Passionate and uncompromising, these men managed to secure for themselves a level of poetic license that would have been unthinkable in previous decades, helping to codify the role of the all-powerful showrunner — which is to a television drama, and sometimes a network’s brand identity and bottom line, what a toddler is to a mud pie.

“This isn’t publishing some lunatic’s novel or letting him direct a movie,” one unnamed source tells Martin. “This is handing a lunatic a division of General Motors.”

The author secured the cooperation of all of his primary subjects, with the exception of "Mad Men's" Matthew Weiner, as well as many of their colleagues, and "Difficult Men" offers readers a rare glimpse inside the writers rooms — “hotbeds of emotional turmoil and transference,” Martin writes — where these avidly watched serials came to life.

Among a number of choice anecdotes, Martin recounts Chase’s firing of a brilliant young protégé, writer Matthew Kessler (who would go on to create "Damages"), a rub-out performed with such magnificent sangfroid it would make Paulie Walnuts proud. Weiner’s management style is described as so abrasive that “it became routine for writers, leaving meetings on their script, to hit the bathroom in order to let the tears subside.” And "Deadwood" creator and "Hill Street Blues" vet David Milch, who has battled addictions to alcohol and heroin, is variously described by colleagues as a genius, a wildman, a bully, a father figure and “Caligula.”

These productions took a toll on the performers as well. In 2002, as the pressure of carrying a major series became ever more acute, James Gandolfini disappeared from the "Sopranos" set for four worrisome days while the production ground to a halt. "The Wire's" Michael K. Williams (Omar) was evicted for stiffing his landlord as he became the show’s most popular figure. Martin also notes the downfall of Chris Albrecht, HBO’s brilliant programming chief, who was fired at the height of his success after a domestic abuse incident.

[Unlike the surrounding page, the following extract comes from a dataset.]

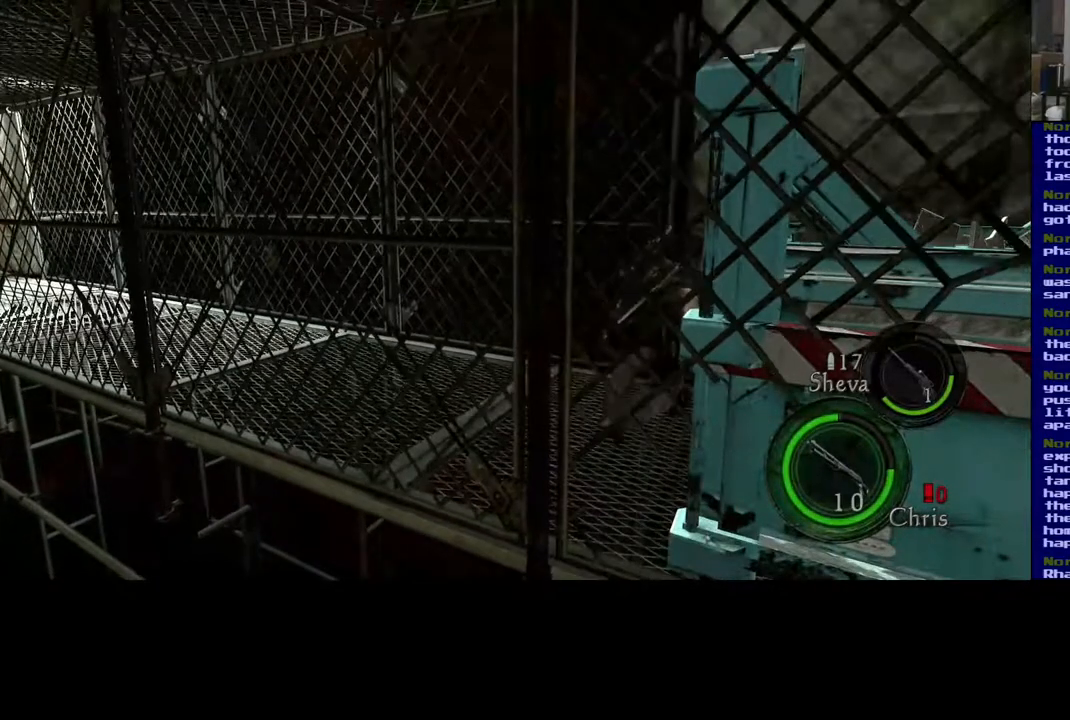
{"buttons": ["X"], "left_stick": "up-right", "right_stick": "center", "events": []}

Such turmoil aside, while "Difficult Men" will inevitably be compared to "Easy Riders, Raging Bulls," Peter Biskind’s rollicking look at the creative (and pharmacological) revolution that swept Hollywood in the 1970s, Martin is less interested in documenting behind-the-scenes melodrama than in tracing a wider story arc, the fortuitous confluence of factors that brought about our ongoing television renaissance.

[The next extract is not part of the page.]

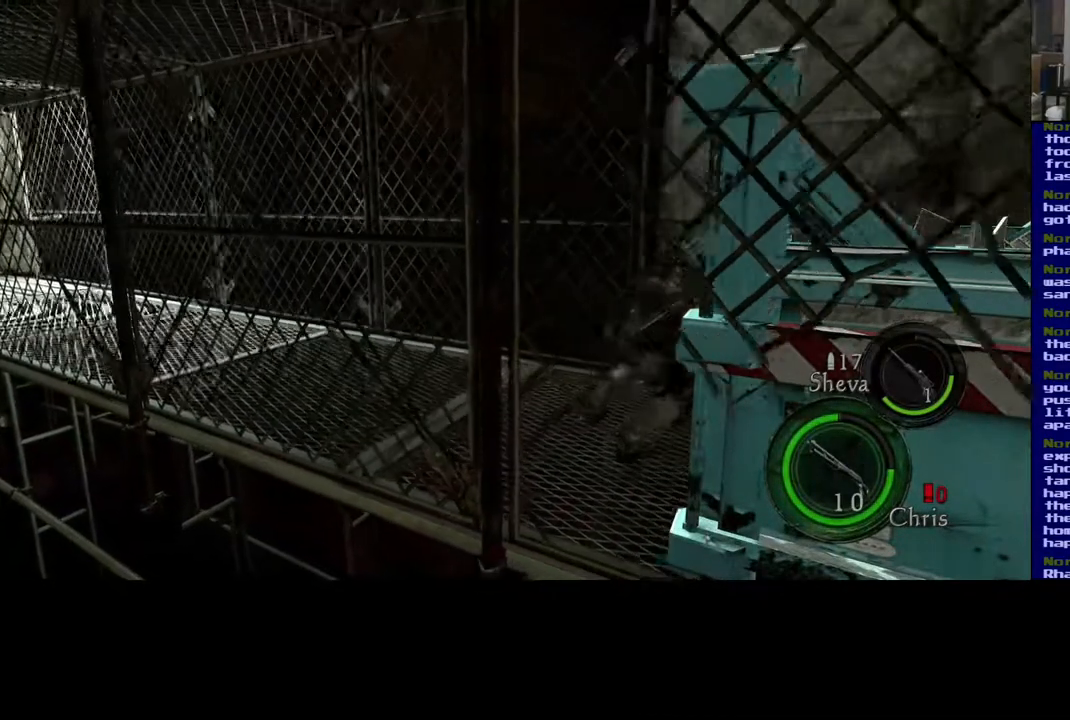
{"buttons": ["X"], "left_stick": "up-right", "right_stick": "center", "events": []}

On that day in 1999 when a flock of wild ducks took a bath in Tony Soprano’s swimming pool, the chickens were already coming home to roost for the network model: Cable had achieved wide penetration, and the DVD market was gathering steam; TiVo was set to liberate viewers from the tyranny of the program schedule, and Netflix was beginning its first experiments with streaming. All these changes benefited premium cable, where a season of television could be shorter (13 episodes rather than 22) and more densely plotted, with multiple story lines playing out over elaborate tableaux. Meanwhile, the lack of commercials meant the shows could tackle darker, more sophisticated themes. And perhaps most important, the reliance on subscription or carriage fees provided a rationale for HBO and later Showtime, FX, AMC and others to roll the dice on behalf of shows that would draw smaller but intensely devoted audiences.

It all added up to an unprecedented period of “creative fecundity,” as Martin puts it in one characteristically thoughtful passage, “that comes with a genuine business and technological upheaval — that is, from people not knowing what the hell to do and thus being willing to try anything.”